# Publications

## Strengthened SOCP Relaxations for ACOPF with McCormick Envelopes and Bounds Tightening

The solution of the Optimal Power Flow (OPF) and Unit Commitment (UC) problems (i.e., determining generator schedules and set points that satisfy demands) is critical for efficient and reliable operation of the electricity grid. For computational efficiency, the alternating current OPF (ACOPF) problem is usually formulated with a linearized transmission model, often referred to as the DCOPF problem. However, these linear approximations do not guarantee global optimality or even feasibility for the true nonlinear alternating current (AC) system. Nonlinear AC power flow models can and should be used to improve model fidelity, but successful global solution of problems with these models requires the availability of strong relaxations of the AC optimal power flow constraints. In this paper, we use McCormick envelopes to strengthen the well-known second-order cone (SOC) relaxation of the ACOPF problem. With this improved relaxation, we can further include tight bounds on the voltages at the reference bus, and this paper demonstrates the effectiveness of this for improved bounds tightening.
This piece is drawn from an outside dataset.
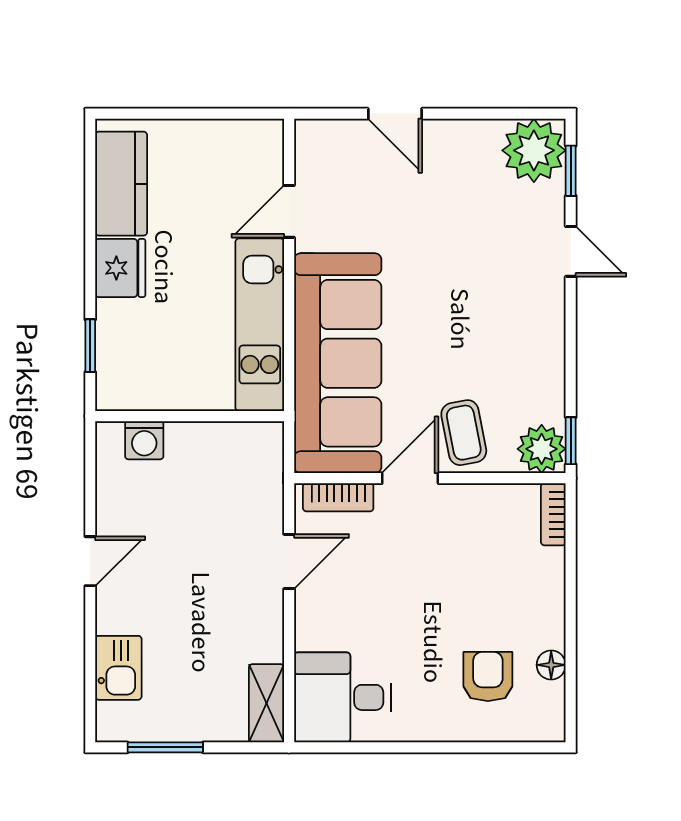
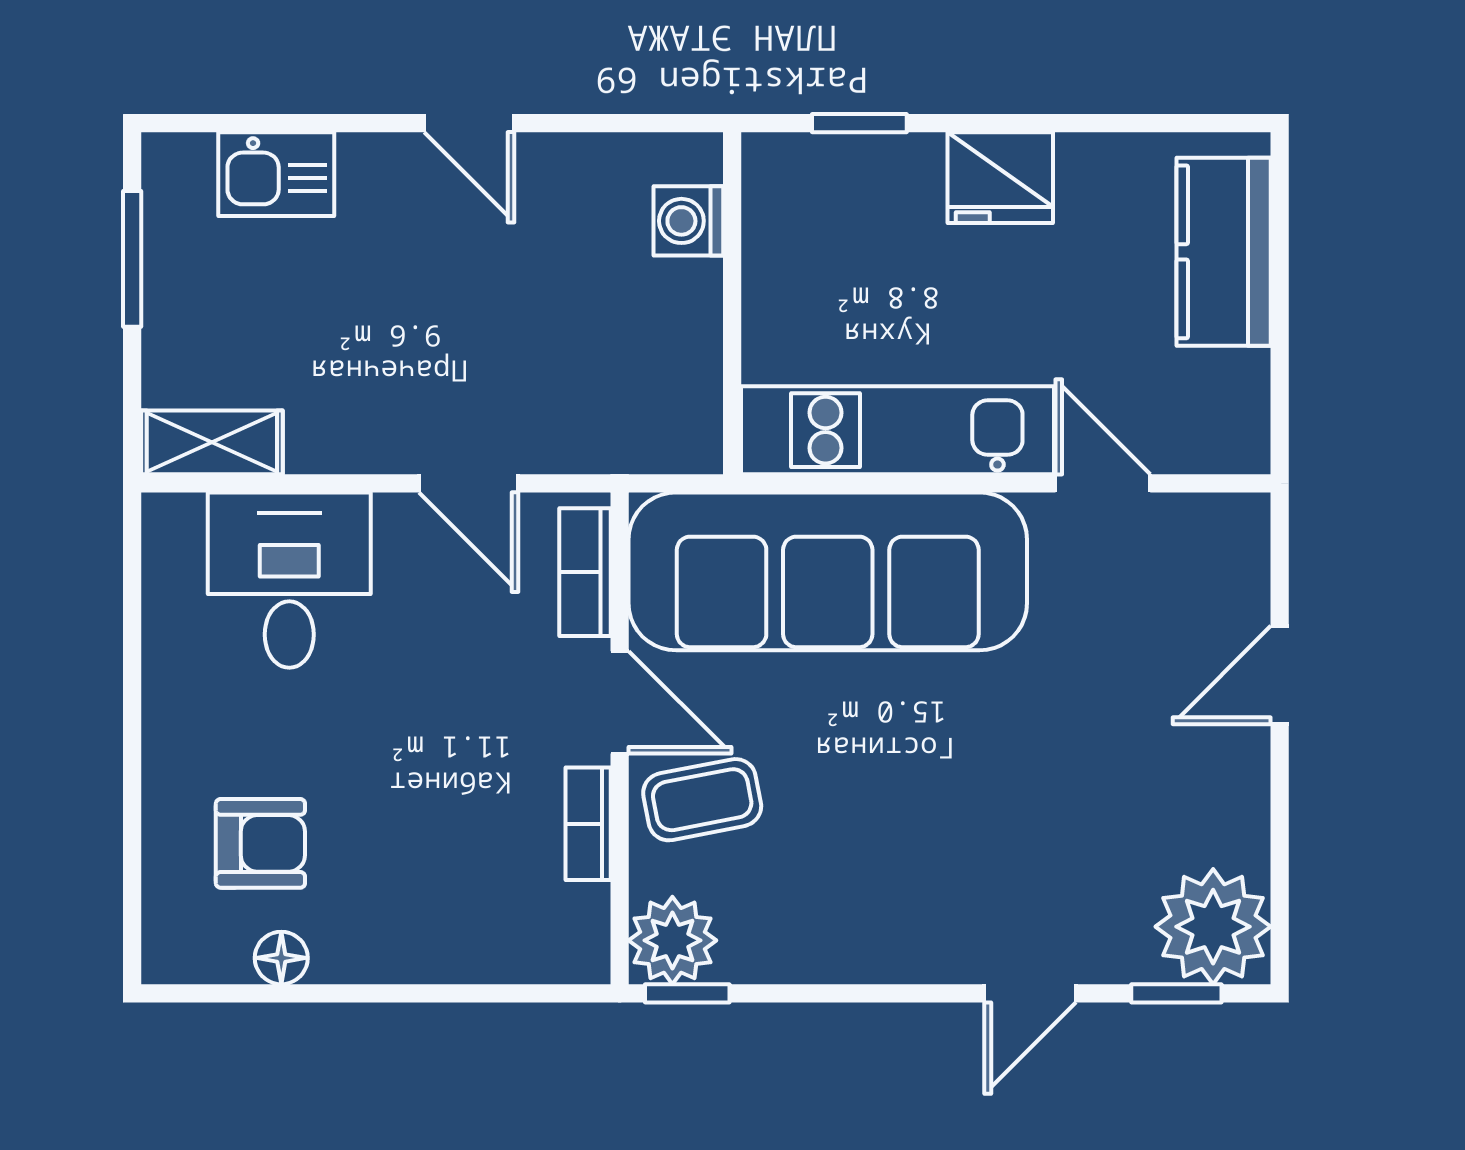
kitchen counter: (121, 184) -> (1224, 252), moved, turned 90
bookcase: (553, 514) -> (588, 824), moved, turned -90
desk: (343, 697) -> (289, 580), moved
We present results on the optimality gap of both the base SOC relaxation and our Strengthened SOC (SSOC) relaxation for the National Information and Communications Technology Australia (NICTA) Energy System Test Case Archive (NESTA). For the cases where the SOC relaxation yields an optimality gap more than 0.1 %, the SSOC relaxation with bounds tightening further reduces the optimality gap by an average of 67 % and ultimately reduces the optimality gap to less than 0.1 % for 58 % of all the NESTA cases considered. Stronger relaxations enable more efficient global solution of the ACOPF problem and can improve computational efficiency of MINLP problems with AC power flow constraints, e.g., unit commitment.